No dobrze, a co z kwestią działania rakotwórczego nikotyny? Owszem, gdy ktoś pali tytoń, ma duże szanse na rozwój takich chorób, jak rak płuca czy pęcherza moczowego. Tyle, że tak naprawdę za te choroby są odpowiedzialne inne składniki dymu tytoniowego – przede wszystkim substancje smoliste, wielopierścieniowe węglowodory aromatyczne itd. Gdy przeanalizuje się dane z literatury, okazuje się, że nie ma badań dotyczących wpływu nikotyny nieobciążonej dodatkami na rozwój chorób nowotworowych. Zresztą – gdyby nikotyna powodowała raka, czy jakakolwiek agencja rządowa zezwoliłaby na sprzedaż w aptekach gum, plastrów, sprejów czy tabletek zawierających czystą nikotynę? A są one dostępne na rynku jako produkty OTC, czyli sprzedawane bez recepty. Produkty te są stosowane w leczeniu z uzależnienia od tytoniu.
Okazuje się jednak, że całkiem możliwe, że niebawem zaczną być stosowane w innych celach medycznych, ale o tym już w drugim odcinku.
To jeszcze dodam, że papież Urban VIII w 1624 r. ekskomunikował wszystkich palących tytoń w kościołach, kaplicach i innych świętych miejscach. Sto lat później papież Benedykt XIII odwołał tę ekskomunikę.

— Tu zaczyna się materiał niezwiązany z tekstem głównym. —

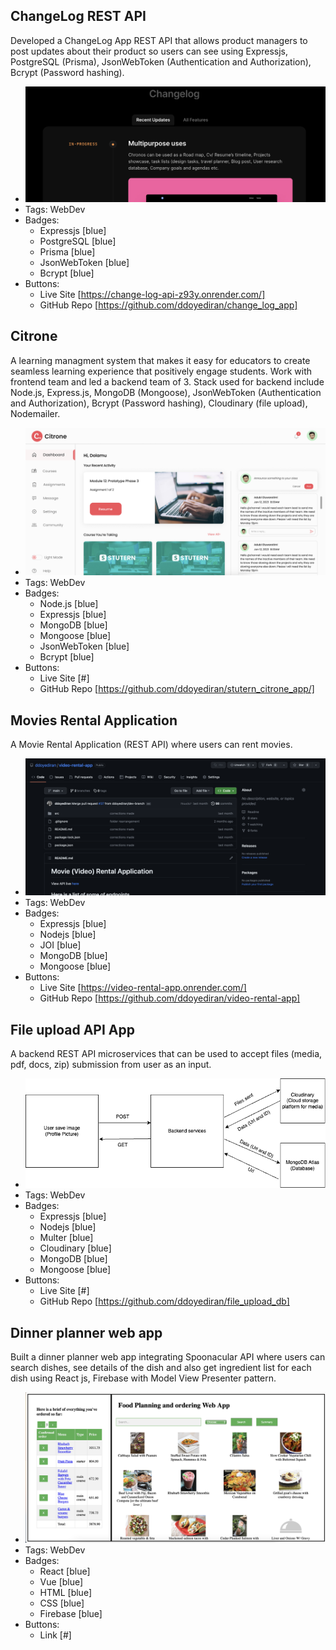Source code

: ## ChangeLog REST API
Developed a ChangeLog App REST API that allows product managers to post updates about their product so users can see using Expressjs, PostgreSQL (Prisma), JsonWebToken (Authentication and Authorization), Bcrypt (Password hashing).
- ![Changelog](../assets/changelog.png)
- Tags: WebDev
- Badges:
  - Expressjs [blue]
  - PostgreSQL [blue]
  - Prisma [blue]
  - JsonWebToken [blue]
  - Bcrypt [blue]
- Buttons:
  - Live Site [https://change-log-api-z93y.onrender.com/]
  - GitHub Repo [https://github.com/ddoyediran/change_log_app]

## Citrone
A learning managment system that makes it easy for educators to create seamless learning experience that positively engage students. Work with frontend team and led a backend team of 3. Stack used for backend include Node.js, Express.js, MongoDB (Mongoose), JsonWebToken (Authentication and Authorization), Bcrypt (Password hashing), Cloudinary (file upload), Nodemailer.
- ![Changelog](../assets/citrone.png)
- Tags: WebDev
- Badges:
  - Node.js [blue]
  - Expressjs [blue]
  - MongoDB [blue]
  - Mongoose [blue]
  - JsonWebToken [blue]
  - Bcrypt [blue]
- Buttons:
  - Live Site [#]
  - GitHub Repo [https://github.com/ddoyediran/stutern_citrone_app/]

## Movies Rental Application
A Movie Rental Application (REST API) where users can rent movies.
- ![600x200](../assets/videorental.png)
- Tags: WebDev
- Badges:
  - Expressjs [blue]
  - Nodejs [blue]
  - JOI [blue]
  - MongoDB [blue]
  - Mongoose [blue]
- Buttons:
  - Live Site [https://video-rental-app.onrender.com/]
  - GitHub Repo [https://github.com/ddoyediran/video-rental-app]

## File upload API App
A backend REST API microservices that can be used to accept files (media, pdf, docs, zip) submission from user as an input.
- ![600x200](../assets/file_upload.png)
- Tags: WebDev
- Badges:
  - Expressjs [blue]
  - Nodejs [blue]
  - Multer [blue]
  - Cloudinary [blue]
  - MongoDB [blue]
  - Mongoose [blue]
- Buttons:
  - Live Site [#]
  - GitHub Repo [https://github.com/ddoyediran/file_upload_db]

## Dinner planner web app
Built a dinner planner web app integrating Spoonacular API where users can search dishes, see details of the dish and also get ingredient list for each dish using React js, Firebase with Model View Presenter pattern.
- ![600x200](../assets/dinnerapp.png)
- Tags: WebDev
- Badges:
  - React [blue]
  - Vue [blue]
  - HTML [blue]
  - CSS [blue]
  - Firebase [blue]
- Buttons:
  - Link [#]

Hm… czyli wychodzi na to, ze sposób palenia tytoniu na modłe bliskowschodnią, czyli w sziszach, gdzie dym filtruje sie przez wode, jest zdecydowanie najmniej szkodliwy, a juz na pewno mniej szkodlwy od palenia zwyklych papierosow…
Zgadza się, w ten sposób pozbywamy się wielu niedobrych substancji. Z kolei rdzenni mieszkańcy Ameryki co prawda palili, ale używali tytoniu bez setki dodatków – to też było mniej szkodliwe niż dzisiejsze ćmiki.
Czy można przyjąć, że zarówno shisha jak i e papieros mają podobna szkodliwość? Zachowując wszelkie środki bezpieczeństwa?
Nie. w shishy są wdychane jednak dodatkowo niektóre związki, które nie zostaną pochłonięte w wodzie, a dodatkowo też tlenek węgla – i jego jest sporo, bo w shishy efekty tzw. niepełnego spalania są dość silne – bywa, że gorsze niż przy paleniu papierosa.
Uściślając należy dodać, że jako dawkę śmiertelną trucizny podaje się zazwyczaj t.zw.”DL 50″. Jest to taka dawka, która okaże się śmiertelną dla 50 % populacji (czyli dla co drugiej osoby) i wspomniane 200 mg cyjanku potasu, to właśnie owe DL 50 tej trucizny, ale może być ktoś wyjątkowo odporny i przeżyje dawkę znacznie (może nawet wielokrotnie) większą, a z kolei kogoś szczególnie wrażliwego zabije dawka znacznie mniejsza. Oczywiście podobnie rzecz się ma w przypadku nikotyny. I druga uwaga – organizm osoby często narażonej na oddziaływanie substancji toksycznych najczęściej (nie w przypadku każdej trucizny) wytwarza sobie na nią odporność i może wytrzymać czasem dawkę, która dla nieuodpornionego oznaczała by pewną śmierć.